> [Conjunto de tareas]:
1. Enumera todas las cifras que aparecen en la noticia sobre las lluvias en Brasil e indica qué cuantifica cada una.
2. Responde con lo que dice la noticia sobre las lluvias en Brasil:
(a) ¿Quién es la alcaldesa de Juiz de Fora?
(b) ¿Qué río se desbordó junto con sus afluentes?
(c) ¿Dónde han sido albergadas las personas que dejaron sus hogares?

> [Texto proporcionado]:
------------------------------------------------------------------------

El sureste de Brasil enfrenta una emergencia tras intensas lluvias que azotaron la región, dejando al menos 22 muertos y más de 40 desaparecidos, según las últimas cifras oficiales.
Juiz de Fora, una ciudad ubicada en el estado de Minas Gerais, es el epicentro de la tragedia, con 16 víctimas fatales reportadas hasta el momento.
Deslizamientos de tierra han sepultado varias viviendas, y los equipos de rescate continúan buscando sobrevivientes entre los escombros.
El desbordamiento del río Paraibuna y sus afluentes provocó inundaciones masivas en varias zonas de la ciudad.
Las lluvias, que comenzaron con fuerza el lunes por la tarde, fueron especialmente intensas durante la madrugada. Este mes de febrero ha sido el más lluvioso en la historia de Juiz de Fora, con precipitaciones que han superado los 580 litros, el doble de lo habitual en esta temporada.
La alcaldesa de Juiz de Fora, Margarida Salomão, declaró el estado de calamidad pública y solicitó ayuda urgente del gobierno federal para hacer frente a la emergencia.
«La situación es gravísima», afirmó en un mensaje difundido a través de sus redes sociales, mientras los bomberos y equipos de rescate luchan por salvar vidas y brindar ayuda a los afectados.
En total, más de 440 personas han tenido que abandonar sus hogares y han sido albergadas en escuelas de la ciudad. El gobernador de Minas Gerais, Romeu Zema, anunció que viajará a Juiz de Fora para coordinar las acciones de ayuda.
A la tragedia de Minas Gerais se suman las víctimas mortales en otras regiones del país, como Río de Janeiro y São Paulo, donde el clima severo también ha causado daños.

------------------------------------------------------------------------

> [Material de origen]:
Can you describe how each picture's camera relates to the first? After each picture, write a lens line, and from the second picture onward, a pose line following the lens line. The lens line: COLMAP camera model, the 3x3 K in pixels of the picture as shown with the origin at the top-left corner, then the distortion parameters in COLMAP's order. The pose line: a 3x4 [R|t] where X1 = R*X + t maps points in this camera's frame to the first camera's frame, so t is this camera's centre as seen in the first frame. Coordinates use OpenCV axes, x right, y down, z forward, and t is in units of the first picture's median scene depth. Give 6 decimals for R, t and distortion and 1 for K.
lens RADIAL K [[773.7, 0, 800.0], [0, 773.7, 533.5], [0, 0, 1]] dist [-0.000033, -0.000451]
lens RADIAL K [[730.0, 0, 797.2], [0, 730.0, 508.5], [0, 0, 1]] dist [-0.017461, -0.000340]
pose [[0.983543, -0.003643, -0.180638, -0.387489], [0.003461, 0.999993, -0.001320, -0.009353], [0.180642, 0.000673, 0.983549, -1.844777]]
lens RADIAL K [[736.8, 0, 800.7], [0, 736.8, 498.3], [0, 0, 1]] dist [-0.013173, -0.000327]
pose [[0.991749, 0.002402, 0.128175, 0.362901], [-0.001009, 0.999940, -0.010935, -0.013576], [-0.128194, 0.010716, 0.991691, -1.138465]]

------------------------------------------------------------------------

> [Respuestas en orden]:
1.
- 22: muertos como mínimo en el sureste de Brasil
- más de 40: desaparecidos
- 16: víctimas fatales en Juiz de Fora
- más de 580 litros: precipitaciones de febrero en Juiz de Fora
- más de 440: personas que han tenido que abandonar sus hogares

2.
(a) Margarida Salomão.
(b) El río Paraibuna.
(c) En escuelas de la ciudad.